── Data to examine

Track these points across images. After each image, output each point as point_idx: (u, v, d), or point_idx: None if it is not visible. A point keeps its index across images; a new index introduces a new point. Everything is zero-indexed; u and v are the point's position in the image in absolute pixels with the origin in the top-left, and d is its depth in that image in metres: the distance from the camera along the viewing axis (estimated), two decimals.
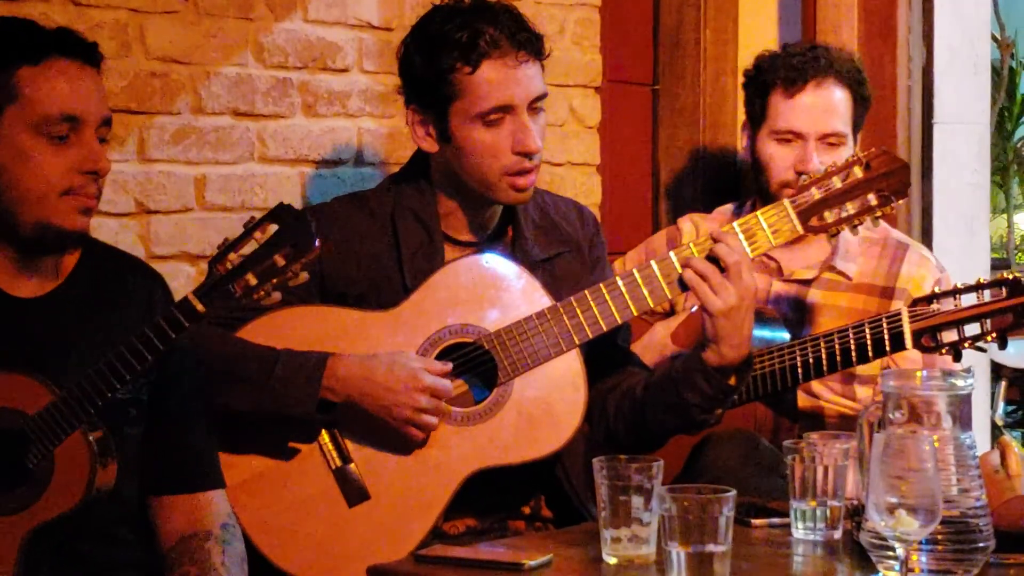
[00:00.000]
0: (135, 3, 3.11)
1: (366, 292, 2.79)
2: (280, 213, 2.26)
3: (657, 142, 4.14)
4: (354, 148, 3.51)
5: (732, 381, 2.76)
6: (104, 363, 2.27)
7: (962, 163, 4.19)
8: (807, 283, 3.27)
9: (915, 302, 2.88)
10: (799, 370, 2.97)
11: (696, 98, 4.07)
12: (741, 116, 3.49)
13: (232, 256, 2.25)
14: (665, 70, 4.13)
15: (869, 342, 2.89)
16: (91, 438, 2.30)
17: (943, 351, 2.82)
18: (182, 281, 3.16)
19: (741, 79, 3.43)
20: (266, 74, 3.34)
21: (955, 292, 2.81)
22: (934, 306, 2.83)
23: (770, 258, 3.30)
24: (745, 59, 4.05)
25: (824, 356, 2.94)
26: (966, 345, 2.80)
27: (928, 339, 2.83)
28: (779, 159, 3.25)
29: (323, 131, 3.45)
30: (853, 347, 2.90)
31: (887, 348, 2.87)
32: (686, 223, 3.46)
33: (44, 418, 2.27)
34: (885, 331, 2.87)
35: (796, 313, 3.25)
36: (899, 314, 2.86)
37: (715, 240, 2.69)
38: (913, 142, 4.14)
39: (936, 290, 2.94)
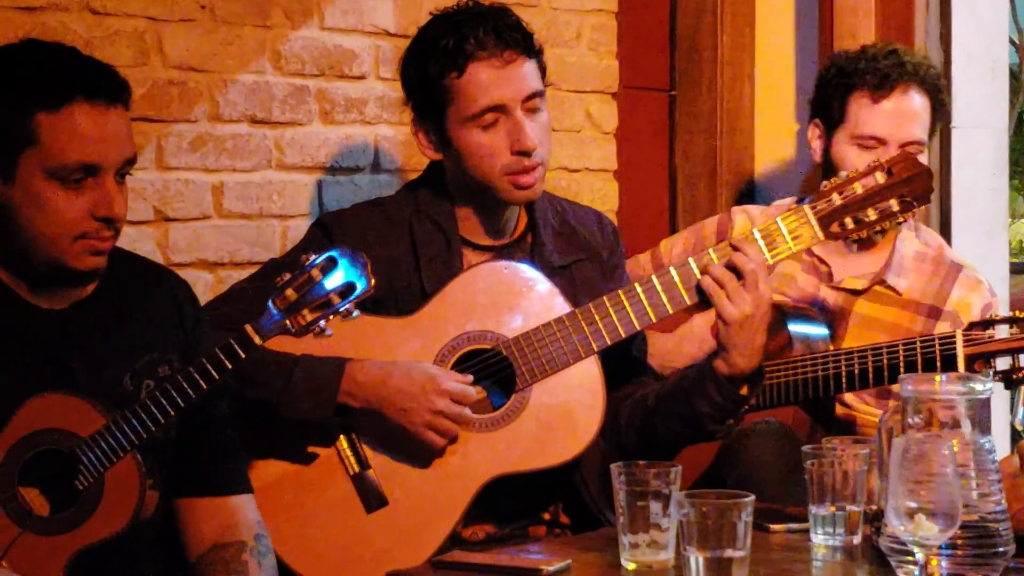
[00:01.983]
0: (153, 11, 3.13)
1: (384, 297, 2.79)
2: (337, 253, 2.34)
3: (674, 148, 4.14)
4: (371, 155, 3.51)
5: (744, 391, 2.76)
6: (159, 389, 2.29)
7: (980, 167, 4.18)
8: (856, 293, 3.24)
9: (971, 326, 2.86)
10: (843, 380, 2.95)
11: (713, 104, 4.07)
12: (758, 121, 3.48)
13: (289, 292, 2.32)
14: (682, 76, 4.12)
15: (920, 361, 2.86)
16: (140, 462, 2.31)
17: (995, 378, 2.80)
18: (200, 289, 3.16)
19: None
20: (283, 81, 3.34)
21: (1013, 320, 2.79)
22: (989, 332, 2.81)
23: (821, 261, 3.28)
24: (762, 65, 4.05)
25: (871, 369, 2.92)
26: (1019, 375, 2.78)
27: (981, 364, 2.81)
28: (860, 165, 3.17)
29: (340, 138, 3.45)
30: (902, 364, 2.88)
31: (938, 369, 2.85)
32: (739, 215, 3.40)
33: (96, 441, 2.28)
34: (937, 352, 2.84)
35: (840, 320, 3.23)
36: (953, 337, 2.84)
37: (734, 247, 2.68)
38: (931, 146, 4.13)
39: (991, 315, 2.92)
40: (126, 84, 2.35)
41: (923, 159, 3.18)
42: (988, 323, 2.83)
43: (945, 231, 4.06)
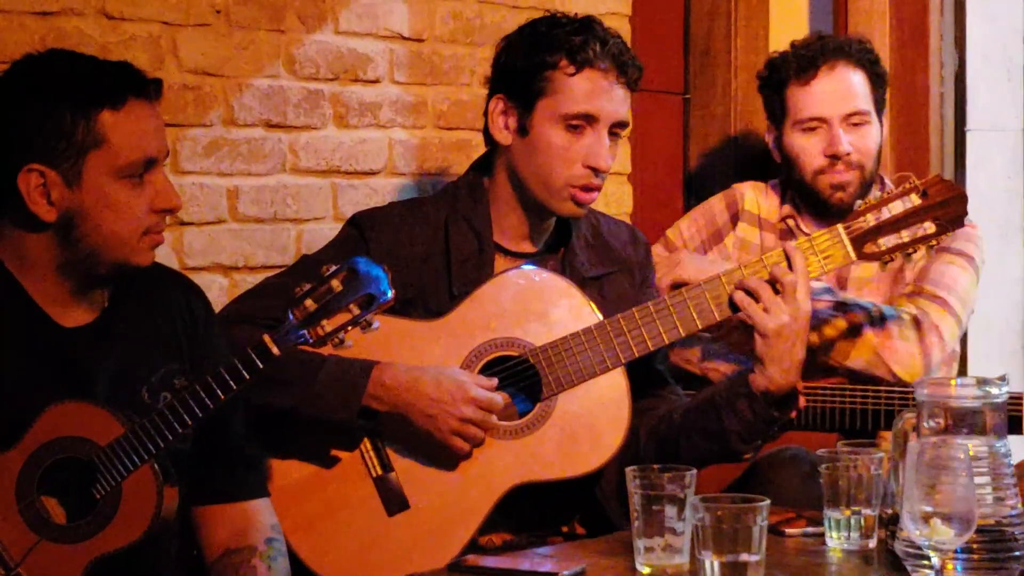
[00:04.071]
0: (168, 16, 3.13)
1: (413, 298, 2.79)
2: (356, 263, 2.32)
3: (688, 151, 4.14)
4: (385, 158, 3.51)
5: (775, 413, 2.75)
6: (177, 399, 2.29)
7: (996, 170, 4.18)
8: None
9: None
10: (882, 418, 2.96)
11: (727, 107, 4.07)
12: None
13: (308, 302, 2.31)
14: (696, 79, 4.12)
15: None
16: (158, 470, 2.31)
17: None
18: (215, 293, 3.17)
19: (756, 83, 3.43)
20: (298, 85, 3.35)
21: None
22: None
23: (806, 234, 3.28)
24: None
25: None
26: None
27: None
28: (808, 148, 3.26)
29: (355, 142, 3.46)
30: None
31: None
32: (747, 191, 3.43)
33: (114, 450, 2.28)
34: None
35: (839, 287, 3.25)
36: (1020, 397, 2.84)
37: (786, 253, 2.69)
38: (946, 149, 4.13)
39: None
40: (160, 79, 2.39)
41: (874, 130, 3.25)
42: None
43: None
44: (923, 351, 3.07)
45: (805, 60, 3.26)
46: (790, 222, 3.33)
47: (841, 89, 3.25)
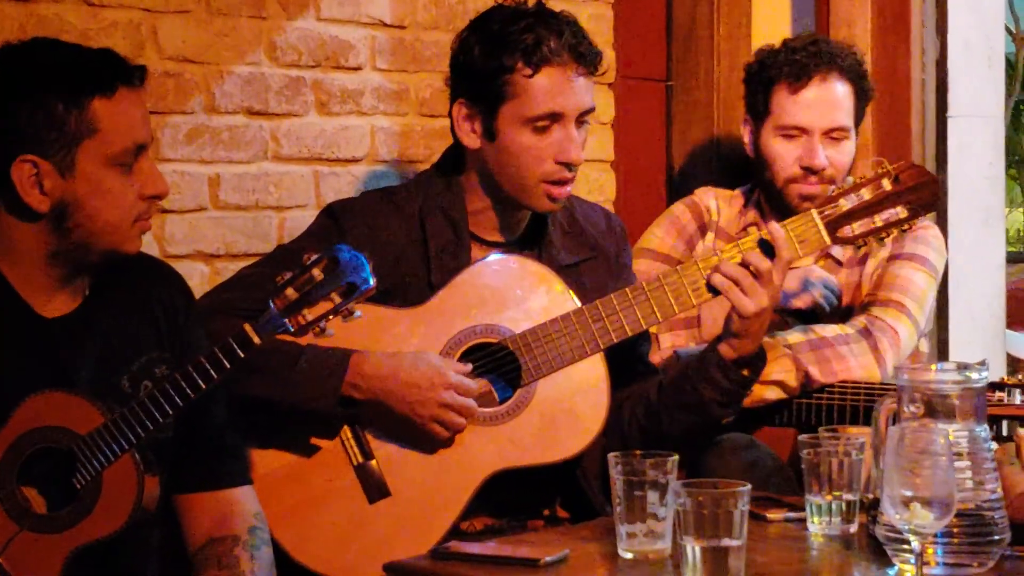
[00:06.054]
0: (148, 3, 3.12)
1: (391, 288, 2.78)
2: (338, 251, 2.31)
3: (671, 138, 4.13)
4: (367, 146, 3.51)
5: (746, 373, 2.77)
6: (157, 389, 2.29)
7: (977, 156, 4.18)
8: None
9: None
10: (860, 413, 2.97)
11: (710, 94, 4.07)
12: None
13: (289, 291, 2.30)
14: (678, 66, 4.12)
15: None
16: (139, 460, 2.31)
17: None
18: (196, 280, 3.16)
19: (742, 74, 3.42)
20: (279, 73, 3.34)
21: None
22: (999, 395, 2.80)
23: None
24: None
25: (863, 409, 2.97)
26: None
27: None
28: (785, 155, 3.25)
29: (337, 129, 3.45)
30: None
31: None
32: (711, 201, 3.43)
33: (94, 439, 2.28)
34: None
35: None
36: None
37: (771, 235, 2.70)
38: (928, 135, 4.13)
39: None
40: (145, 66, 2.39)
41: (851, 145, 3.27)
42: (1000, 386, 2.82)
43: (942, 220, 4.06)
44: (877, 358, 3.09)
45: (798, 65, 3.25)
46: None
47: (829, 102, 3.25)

────
── Data to examine

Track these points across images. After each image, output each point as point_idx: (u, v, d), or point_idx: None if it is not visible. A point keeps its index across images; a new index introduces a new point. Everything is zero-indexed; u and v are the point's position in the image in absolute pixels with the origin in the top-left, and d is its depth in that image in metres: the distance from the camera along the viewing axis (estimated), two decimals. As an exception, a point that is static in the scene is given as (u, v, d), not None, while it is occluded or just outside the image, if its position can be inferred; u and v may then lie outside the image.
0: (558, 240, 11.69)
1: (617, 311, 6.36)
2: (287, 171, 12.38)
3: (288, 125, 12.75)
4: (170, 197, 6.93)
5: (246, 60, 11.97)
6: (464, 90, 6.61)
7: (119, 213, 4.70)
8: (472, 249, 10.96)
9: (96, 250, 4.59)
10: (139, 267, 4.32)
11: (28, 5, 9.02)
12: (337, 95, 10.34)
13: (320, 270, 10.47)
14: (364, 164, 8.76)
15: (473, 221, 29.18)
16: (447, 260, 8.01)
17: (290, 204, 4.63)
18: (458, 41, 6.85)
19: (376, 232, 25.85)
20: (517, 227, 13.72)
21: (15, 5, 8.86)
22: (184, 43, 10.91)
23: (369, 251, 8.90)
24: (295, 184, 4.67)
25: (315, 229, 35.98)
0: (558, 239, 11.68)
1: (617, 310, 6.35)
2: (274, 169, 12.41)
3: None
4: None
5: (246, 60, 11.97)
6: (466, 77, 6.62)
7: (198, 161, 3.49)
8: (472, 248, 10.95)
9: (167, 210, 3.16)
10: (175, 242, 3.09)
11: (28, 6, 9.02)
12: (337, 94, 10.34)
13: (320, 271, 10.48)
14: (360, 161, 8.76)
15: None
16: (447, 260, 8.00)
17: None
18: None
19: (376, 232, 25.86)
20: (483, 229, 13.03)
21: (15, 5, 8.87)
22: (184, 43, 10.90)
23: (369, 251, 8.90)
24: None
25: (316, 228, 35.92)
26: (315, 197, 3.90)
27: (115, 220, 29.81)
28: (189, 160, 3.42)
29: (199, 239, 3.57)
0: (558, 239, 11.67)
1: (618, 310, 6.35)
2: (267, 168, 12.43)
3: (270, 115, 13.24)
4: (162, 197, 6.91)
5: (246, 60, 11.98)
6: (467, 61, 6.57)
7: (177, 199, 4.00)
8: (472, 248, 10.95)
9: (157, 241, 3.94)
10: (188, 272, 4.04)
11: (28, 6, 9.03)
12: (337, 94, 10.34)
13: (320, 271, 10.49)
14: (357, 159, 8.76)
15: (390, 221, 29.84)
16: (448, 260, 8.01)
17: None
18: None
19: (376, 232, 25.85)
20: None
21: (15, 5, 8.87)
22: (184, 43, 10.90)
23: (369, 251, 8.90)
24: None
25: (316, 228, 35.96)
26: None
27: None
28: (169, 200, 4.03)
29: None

────

■ Task details
Taking the entries above, restate exactly those lines that fall between the line with "8: (807, 283, 3.27)" and the line with "39: (936, 290, 2.94)", keeping both of those lines too.

■ Task response
8: (807, 283, 3.27)
9: (915, 302, 2.88)
10: (799, 370, 2.97)
11: (696, 98, 4.07)
12: (741, 116, 3.49)
13: (232, 256, 2.25)
14: (665, 70, 4.13)
15: (869, 342, 2.89)
16: (91, 438, 2.30)
17: (943, 351, 2.82)
18: (182, 281, 3.16)
19: (741, 79, 3.43)
20: (266, 74, 3.34)
21: (955, 292, 2.81)
22: (934, 306, 2.83)
23: (770, 258, 3.30)
24: (745, 59, 4.05)
25: (824, 356, 2.94)
26: (966, 345, 2.80)
27: (928, 339, 2.83)
28: (779, 159, 3.25)
29: (323, 131, 3.45)
30: (853, 347, 2.90)
31: (887, 348, 2.87)
32: (686, 223, 3.46)
33: (44, 418, 2.27)
34: (885, 331, 2.87)
35: (796, 313, 3.25)
36: (899, 314, 2.86)
37: (715, 240, 2.69)
38: (913, 142, 4.14)
39: (936, 290, 2.94)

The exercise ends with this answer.